### Exercise objective
Return every line of the listing exactly as written.

### Extracted data
■ ■ ■ ■
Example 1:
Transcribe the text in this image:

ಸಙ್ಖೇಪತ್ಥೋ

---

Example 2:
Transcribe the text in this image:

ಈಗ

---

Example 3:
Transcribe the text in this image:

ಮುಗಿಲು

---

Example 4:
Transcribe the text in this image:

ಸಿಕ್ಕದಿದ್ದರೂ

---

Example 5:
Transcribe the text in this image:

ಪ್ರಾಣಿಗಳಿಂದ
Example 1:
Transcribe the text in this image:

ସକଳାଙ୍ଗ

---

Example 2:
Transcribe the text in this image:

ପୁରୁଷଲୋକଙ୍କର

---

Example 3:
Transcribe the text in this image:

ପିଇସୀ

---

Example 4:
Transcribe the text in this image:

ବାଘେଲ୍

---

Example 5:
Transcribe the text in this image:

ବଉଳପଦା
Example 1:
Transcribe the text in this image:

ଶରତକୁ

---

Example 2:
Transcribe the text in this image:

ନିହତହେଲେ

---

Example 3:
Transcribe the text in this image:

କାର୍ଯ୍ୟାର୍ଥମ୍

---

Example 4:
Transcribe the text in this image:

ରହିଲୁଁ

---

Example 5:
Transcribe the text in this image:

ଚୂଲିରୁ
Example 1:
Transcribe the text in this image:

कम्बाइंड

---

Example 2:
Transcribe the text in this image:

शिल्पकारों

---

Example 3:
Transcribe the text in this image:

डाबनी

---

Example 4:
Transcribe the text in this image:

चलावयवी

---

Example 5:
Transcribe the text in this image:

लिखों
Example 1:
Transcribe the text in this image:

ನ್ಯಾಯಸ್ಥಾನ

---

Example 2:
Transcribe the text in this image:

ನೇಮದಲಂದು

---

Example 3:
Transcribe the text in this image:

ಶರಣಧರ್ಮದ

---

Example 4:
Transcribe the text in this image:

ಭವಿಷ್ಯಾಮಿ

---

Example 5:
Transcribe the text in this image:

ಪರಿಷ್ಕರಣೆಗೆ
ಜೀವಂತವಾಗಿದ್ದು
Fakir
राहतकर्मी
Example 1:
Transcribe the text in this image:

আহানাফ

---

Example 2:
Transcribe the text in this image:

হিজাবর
■ ■ ■ ■
### Written solution
Example 1:
Transcribe the text in this image:

ಸಙ್ಖೇಪತ್ಥೋ

---

Example 2:
Transcribe the text in this image:

ಈಗ

---

Example 3:
Transcribe the text in this image:

ಮುಗಿಲು

---

Example 4:
Transcribe the text in this image:

ಸಿಕ್ಕದಿದ್ದರೂ

---

Example 5:
Transcribe the text in this image:

ಪ್ರಾಣಿಗಳಿಂದ
Example 1:
Transcribe the text in this image:

ସକଳାଙ୍ଗ

---

Example 2:
Transcribe the text in this image:

ପୁରୁଷଲୋକଙ୍କର

---

Example 3:
Transcribe the text in this image:

ପିଇସୀ

---

Example 4:
Transcribe the text in this image:

ବାଘେଲ୍

---

Example 5:
Transcribe the text in this image:

ବଉଳପଦା
Example 1:
Transcribe the text in this image:

ଶରତକୁ

---

Example 2:
Transcribe the text in this image:

ନିହତହେଲେ

---

Example 3:
Transcribe the text in this image:

କାର୍ଯ୍ୟାର୍ଥମ୍

---

Example 4:
Transcribe the text in this image:

ରହିଲୁଁ

---

Example 5:
Transcribe the text in this image:

ଚୂଲିରୁ
Example 1:
Transcribe the text in this image:

कम्बाइंड

---

Example 2:
Transcribe the text in this image:

शिल्पकारों

---

Example 3:
Transcribe the text in this image:

डाबनी

---

Example 4:
Transcribe the text in this image:

चलावयवी

---

Example 5:
Transcribe the text in this image:

लिखों
Example 1:
Transcribe the text in this image:

ನ್ಯಾಯಸ್ಥಾನ

---

Example 2:
Transcribe the text in this image:

ನೇಮದಲಂದು

---

Example 3:
Transcribe the text in this image:

ಶರಣಧರ್ಮದ

---

Example 4:
Transcribe the text in this image:

ಭವಿಷ್ಯಾಮಿ

---

Example 5:
Transcribe the text in this image:

ಪರಿಷ್ಕರಣೆಗೆ
ಜೀವಂತವಾಗಿದ್ದು
Fakir
राहतकर्मी
Example 1:
Transcribe the text in this image:

আহানাফ

---

Example 2:
Transcribe the text in this image:

হিজাবর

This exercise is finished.